Esta carta ya perturbará mi descanso durante varios días; no deberías hacerme hablar de mí mismo, difícilmente debería pensar en ello; Yo vivo en ti; déjame seguirte con mis deseos, ayudarte con mis consejos, si puedo dar algunos para este mundo que ignoro. Cuéntame sucesiva y regularmente los hechos que te interesan, casi creeré que he vivido en tu historia; Guardaré recuerdos; Disfrutaré, a través de ti, de sentimientos que no he podido inspirar ni conocer.

¿Sabes que casi me enfada que hayas casado a Matilde con Léonce de Mondoville?

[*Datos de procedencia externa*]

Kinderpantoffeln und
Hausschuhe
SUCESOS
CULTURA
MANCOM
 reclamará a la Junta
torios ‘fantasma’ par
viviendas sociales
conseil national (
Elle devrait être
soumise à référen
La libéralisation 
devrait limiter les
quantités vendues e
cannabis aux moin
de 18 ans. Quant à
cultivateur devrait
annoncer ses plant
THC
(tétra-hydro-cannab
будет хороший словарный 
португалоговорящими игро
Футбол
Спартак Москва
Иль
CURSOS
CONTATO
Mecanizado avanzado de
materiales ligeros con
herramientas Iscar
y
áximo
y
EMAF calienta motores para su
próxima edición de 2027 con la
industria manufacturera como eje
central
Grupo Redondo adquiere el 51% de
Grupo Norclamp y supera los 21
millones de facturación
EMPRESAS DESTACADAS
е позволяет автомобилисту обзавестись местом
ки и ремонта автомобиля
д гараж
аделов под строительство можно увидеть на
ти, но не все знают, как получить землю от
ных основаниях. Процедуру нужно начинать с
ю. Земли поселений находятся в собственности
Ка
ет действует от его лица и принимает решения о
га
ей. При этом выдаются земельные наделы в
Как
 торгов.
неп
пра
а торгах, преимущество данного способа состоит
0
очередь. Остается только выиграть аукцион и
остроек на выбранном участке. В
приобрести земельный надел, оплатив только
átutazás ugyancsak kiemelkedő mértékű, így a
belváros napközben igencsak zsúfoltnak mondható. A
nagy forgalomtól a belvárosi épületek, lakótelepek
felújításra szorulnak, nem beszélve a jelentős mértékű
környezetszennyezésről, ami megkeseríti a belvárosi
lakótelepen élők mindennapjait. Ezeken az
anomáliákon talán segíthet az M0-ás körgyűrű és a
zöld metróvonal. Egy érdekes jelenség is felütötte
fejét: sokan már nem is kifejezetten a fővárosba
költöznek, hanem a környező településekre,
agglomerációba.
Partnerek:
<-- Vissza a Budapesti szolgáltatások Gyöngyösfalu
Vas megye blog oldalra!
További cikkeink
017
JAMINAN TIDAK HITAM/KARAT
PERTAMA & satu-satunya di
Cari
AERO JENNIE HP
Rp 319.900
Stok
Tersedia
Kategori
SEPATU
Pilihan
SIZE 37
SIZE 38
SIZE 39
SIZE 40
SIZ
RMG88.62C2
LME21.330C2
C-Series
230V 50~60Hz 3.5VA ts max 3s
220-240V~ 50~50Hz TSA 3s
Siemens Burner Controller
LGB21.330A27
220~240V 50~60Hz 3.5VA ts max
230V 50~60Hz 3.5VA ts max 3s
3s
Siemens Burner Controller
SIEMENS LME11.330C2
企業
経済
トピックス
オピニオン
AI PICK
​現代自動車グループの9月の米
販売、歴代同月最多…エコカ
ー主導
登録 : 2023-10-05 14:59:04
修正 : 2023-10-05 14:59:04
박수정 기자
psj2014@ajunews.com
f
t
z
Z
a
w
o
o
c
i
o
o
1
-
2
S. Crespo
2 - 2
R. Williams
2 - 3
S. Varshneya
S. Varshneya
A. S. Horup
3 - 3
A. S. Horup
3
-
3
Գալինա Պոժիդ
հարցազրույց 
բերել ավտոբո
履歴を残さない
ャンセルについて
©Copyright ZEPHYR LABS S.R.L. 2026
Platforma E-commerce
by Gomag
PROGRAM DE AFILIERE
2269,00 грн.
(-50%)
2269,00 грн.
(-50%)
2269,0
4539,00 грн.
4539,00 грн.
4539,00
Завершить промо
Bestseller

Oigo decir que es tan guapo, tan amable y tan orgulloso, que me pareció digno de mi Delphine; pero espero que encuentre a quien debería hacerla feliz: sólo entonces estaré verdaderamente a gusto. No importa lo distinguido que sea, ¿qué haría sin apoyo? excitarías la envidia y te perseguiría. Su mente, por superior que sea, no puede hacer nada en su propia defensa; la naturaleza quería que todos los dones de las mujeres estuvieran destinados a la felicidad de los demás y que fueran de poca utilidad para ellas mismas. Adiós, mi querida Delphine; Te agradezco por mantener el hábito de tu infancia y por escribirme todas las tardes lo que te ocupaba durante el día: leeremos juntos en tu alma, y tal vez los dos tengamos la fuerza suficiente para asegurar tu felicidad.